[SIGCIS-Members] Should we aspire to be featured in or write for the New Yorker?

Thomas Haigh thaigh at computer.org
Tue Oct 14 09:33:35 PDT 2014


Hello everyone,

 

I'd like to thank Ian and Bernard for their thoughtful contributions.

 

Here's a bigger question that comes to mind as I ponder all the issues
raised over the last few days in this stimulating conversation. Just for the
moment, let's assume that whatever outrage anyone might be feeling is just a
product of submersion in an unworldly academic culture. Let's assume that
Evgeny Morozov and Janet Browne are entirely correct.

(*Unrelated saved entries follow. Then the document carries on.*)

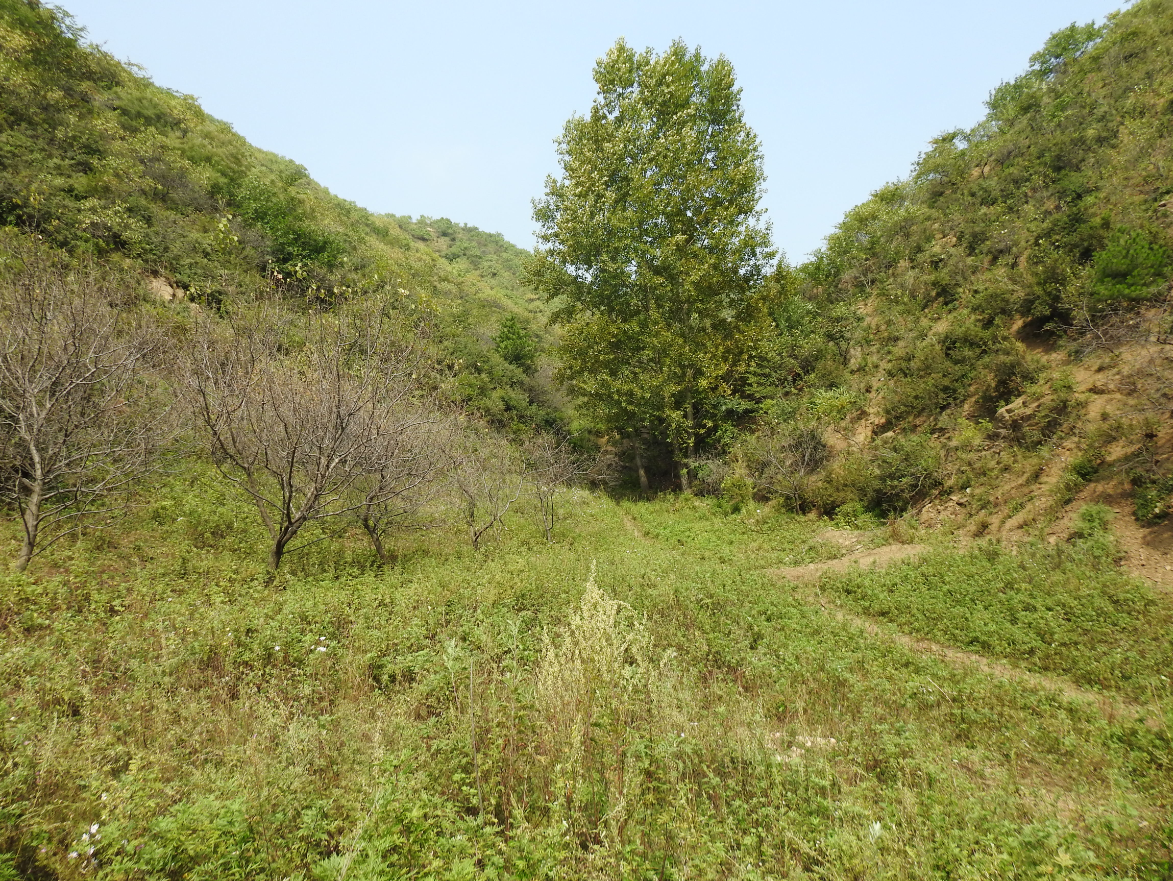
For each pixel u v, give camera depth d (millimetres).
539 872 2844
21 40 18891
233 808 2898
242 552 8766
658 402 20719
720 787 3812
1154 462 9266
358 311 10258
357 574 8594
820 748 4383
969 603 8086
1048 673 6223
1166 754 4328
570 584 8164
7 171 14336
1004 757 4512
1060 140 17188
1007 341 13242
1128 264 10633
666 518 17703
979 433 12719
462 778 3604
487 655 5531
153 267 14930
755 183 20438
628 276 20688
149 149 19359
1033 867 3062
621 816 3260
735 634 6793
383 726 4051
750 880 2904
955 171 21859
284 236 20141
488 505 12594
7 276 8516
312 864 2885
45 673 4316
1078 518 9539
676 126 20391
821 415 16688
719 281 20328
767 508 16188
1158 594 7266
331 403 7895
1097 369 11367
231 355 8148
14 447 7398
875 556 11273
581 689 4176
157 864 2660
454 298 30000
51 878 2736
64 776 3268
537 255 22453
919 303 18000
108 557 7562
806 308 21484
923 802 3693
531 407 24594
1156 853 3240
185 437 10172
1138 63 18359
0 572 6160
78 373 7348
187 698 4438
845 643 6750
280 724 4086
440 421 10977
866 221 23891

That this is just how
highbrow journalism works. The New Yorker does things in a particular way.
Call it editorial determinism. There could only be one mention of Eden
Medina, "entertaining" was just the right word, and it had to come in the
tenth paragraph. The New Yorker prose aesthetic provided no alternatives.
The Tumblr and twitter responses from Morozov resolved the matter. There
will be no apology. There should be no apology. 

 

Let's assume that these are indeed the only terms on which the work of an
award winning scholar can be popularized in the New Yorker. That these are
the only terms on which a pugilistic public intellectual who is also a
Harvard graduate student can or should engage with the work of an award
winning scholar on the pages of the New Yorker. Take it or leave it.

 

I'd bet that many historians dream of one day having their work profiled at
length in the New Yorker, or, even less plausibly, of themselves being
invited to contribute to its hallowed pages. Having that happen might seem
like winning the lottery. But if nothing at all went wrong here, perhaps it
shouldn't. Maybe the dream is more of a nightmare. Perhaps the New Yorker
and scholarship are best kept apart.